Prisoners can also be stopped from hoarding books if it is suspected this is to hide extremist material and terrorist prisoners can no longer take leadership roles in religious services.
Referrals to place prisoners in a separation centre can be made by the Prison and Probation Service, police or other law enforcement bodies.
Staff receive specialist training and guidance for managing terrorist offenders and preventing radicalisation in custody so they know how to swiftly identify and act to stop any unacceptable behaviour.
Initially only a small number of offenders were held in the units when they first opened, with the centres set up at HMP Frankland in County Durham, Woodhill in Buckinghamshire, and Full Sutton in Yorkshire.

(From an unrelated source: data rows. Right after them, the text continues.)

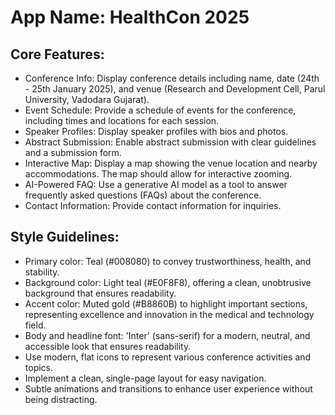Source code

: # **App Name**: HealthCon 2025

## Core Features:

- Conference Info: Display conference details including name, date (24th - 25th January 2025), and venue (Research and Development Cell, Parul University, Vadodara Gujarat).
- Event Schedule: Provide a schedule of events for the conference, including times and locations for each session.
- Speaker Profiles: Display speaker profiles with bios and photos.
- Abstract Submission: Enable abstract submission with clear guidelines and a submission form.
- Interactive Map: Display a map showing the venue location and nearby accommodations. The map should allow for interactive zooming.
- AI-Powered FAQ: Use a generative AI model as a tool to answer frequently asked questions (FAQs) about the conference.
- Contact Information: Provide contact information for inquiries.

## Style Guidelines:

- Primary color: Teal (#008080) to convey trustworthiness, health, and stability.
- Background color: Light teal (#E0F8F8), offering a clean, unobtrusive background that ensures readability.
- Accent color: Muted gold (#B8860B) to highlight important sections, representing excellence and innovation in the medical and technology field.
- Body and headline font: 'Inter' (sans-serif) for a modern, neutral, and accessible look that ensures readability.
- Use modern, flat icons to represent various conference activities and topics.
- Implement a clean, single-page layout for easy navigation.
- Subtle animations and transitions to enhance user experience without being distracting.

In total, they were initially intended to hold 28 inmates.
A prison watchdog report published in 2022 found that while the centres were designed for prisoners from any political or religious viewpoint, at that point they had only held Muslim men.
Days after the report was published, then-justice secretary Dominic Raab announced that dangerous and influential terrorist prisoners would be isolated from the main prison population to prevent them radicalising other inmates, in the wake of high-profile cases involving extremist prisoners.
Usman Khan was a terrorist prisoner out on licence when he carried out the 2019 Fishmongers’ Hall attack, killing two people.
Khairi Saadallah, who was given a whole life sentence in 2021 for murdering three men in a terror attack in a Reading park a year earlier, had been befriended by a radical preacher while serving an earlier prison term.
A new team – set up at a cost of £1.2 million – would identify the most influential terrorists so they could be moved to one of the three centres as Mr Raab insisted the government would not allow “cultural and religious sensitivities” to prevent it taking firm action on terrorism.
Details emerged about conditions in the Frankland separation unit, the first to open, in 2018.
The prison’s Independent Monitoring Board (IMB) described the centre as a “microcosm” of a normal prison.
At the time, the assessment found that the “compact nature” of the centre gave rise to a “claustrophobic feeling”.
But, according to a different report published in 2019, some inmates held in the separation centres complained that isolating them from the main prison population is an “injustice”.
The latest available Home Office figures show that, as of September last year, there were 246 terrorist offenders in British prisons.
The majority of which (65%) held Islamist-extremist views.
Just over a quarter (26%) were categorised as holding extreme right-wing ideologies while 9% were considered to hold “other” ideologies.